§ **Directive**
For this task, copy the data that follows exactly, keeping every character.

Dataset items:
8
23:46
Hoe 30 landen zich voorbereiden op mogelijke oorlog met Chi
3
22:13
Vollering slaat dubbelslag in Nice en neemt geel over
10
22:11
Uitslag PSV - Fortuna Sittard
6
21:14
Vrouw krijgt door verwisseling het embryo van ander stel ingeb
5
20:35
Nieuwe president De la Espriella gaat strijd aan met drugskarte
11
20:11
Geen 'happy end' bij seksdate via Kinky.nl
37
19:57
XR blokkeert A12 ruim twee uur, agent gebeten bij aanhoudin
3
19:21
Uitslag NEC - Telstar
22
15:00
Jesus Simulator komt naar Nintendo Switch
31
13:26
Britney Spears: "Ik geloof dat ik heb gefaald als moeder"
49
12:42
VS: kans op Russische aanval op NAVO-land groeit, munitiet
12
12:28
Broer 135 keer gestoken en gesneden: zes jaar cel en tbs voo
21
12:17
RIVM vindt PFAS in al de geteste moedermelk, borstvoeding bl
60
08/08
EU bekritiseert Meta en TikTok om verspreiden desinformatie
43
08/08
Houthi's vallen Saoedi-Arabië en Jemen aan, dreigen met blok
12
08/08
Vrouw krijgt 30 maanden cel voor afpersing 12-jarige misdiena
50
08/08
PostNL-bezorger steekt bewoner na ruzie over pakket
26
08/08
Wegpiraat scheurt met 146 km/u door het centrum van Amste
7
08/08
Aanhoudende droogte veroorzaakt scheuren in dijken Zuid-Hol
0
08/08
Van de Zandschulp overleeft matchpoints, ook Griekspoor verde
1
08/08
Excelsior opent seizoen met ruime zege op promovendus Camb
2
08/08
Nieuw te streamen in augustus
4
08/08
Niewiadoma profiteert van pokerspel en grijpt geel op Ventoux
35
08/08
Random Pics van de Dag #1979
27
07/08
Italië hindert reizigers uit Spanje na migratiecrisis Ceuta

§ **Response box**
8
23:46
Hoe 30 landen zich voorbereiden op mogelijke oorlog met Chi
3
22:13
Vollering slaat dubbelslag in Nice en neemt geel over
10
22:11
Uitslag PSV - Fortuna Sittard
6
21:14
Vrouw krijgt door verwisseling het embryo van ander stel ingeb
5
20:35
Nieuwe president De la Espriella gaat strijd aan met drugskarte
11
20:11
Geen 'happy end' bij seksdate via Kinky.nl
37
19:57
XR blokkeert A12 ruim twee uur, agent gebeten bij aanhoudin
3
19:21
Uitslag NEC - Telstar
22
15:00
Jesus Simulator komt naar Nintendo Switch
31
13:26
Britney Spears: "Ik geloof dat ik heb gefaald als moeder"
49
12:42
VS: kans op Russische aanval op NAVO-land groeit, munitiet
12
12:28
Broer 135 keer gestoken en gesneden: zes jaar cel en tbs voo
21
12:17
RIVM vindt PFAS in al de geteste moedermelk, borstvoeding bl
60
08/08
EU bekritiseert Meta en TikTok om verspreiden desinformatie
43
08/08
Houthi's vallen Saoedi-Arabië en Jemen aan, dreigen met blok
12
08/08
Vrouw krijgt 30 maanden cel voor afpersing 12-jarige misdiena
50
08/08
PostNL-bezorger steekt bewoner na ruzie over pakket
26
08/08
Wegpiraat scheurt met 146 km/u door het centrum van Amste
7
08/08
Aanhoudende droogte veroorzaakt scheuren in dijken Zuid-Hol
0
08/08
Van de Zandschulp overleeft matchpoints, ook Griekspoor verde
1
08/08
Excelsior opent seizoen met ruime zege op promovendus Camb
2
08/08
Nieuw te streamen in augustus
4
08/08
Niewiadoma profiteert van pokerspel en grijpt geel op Ventoux
35
08/08
Random Pics van de Dag #1979
27
07/08
Italië hindert reizigers uit Spanje na migratiecrisis Ceuta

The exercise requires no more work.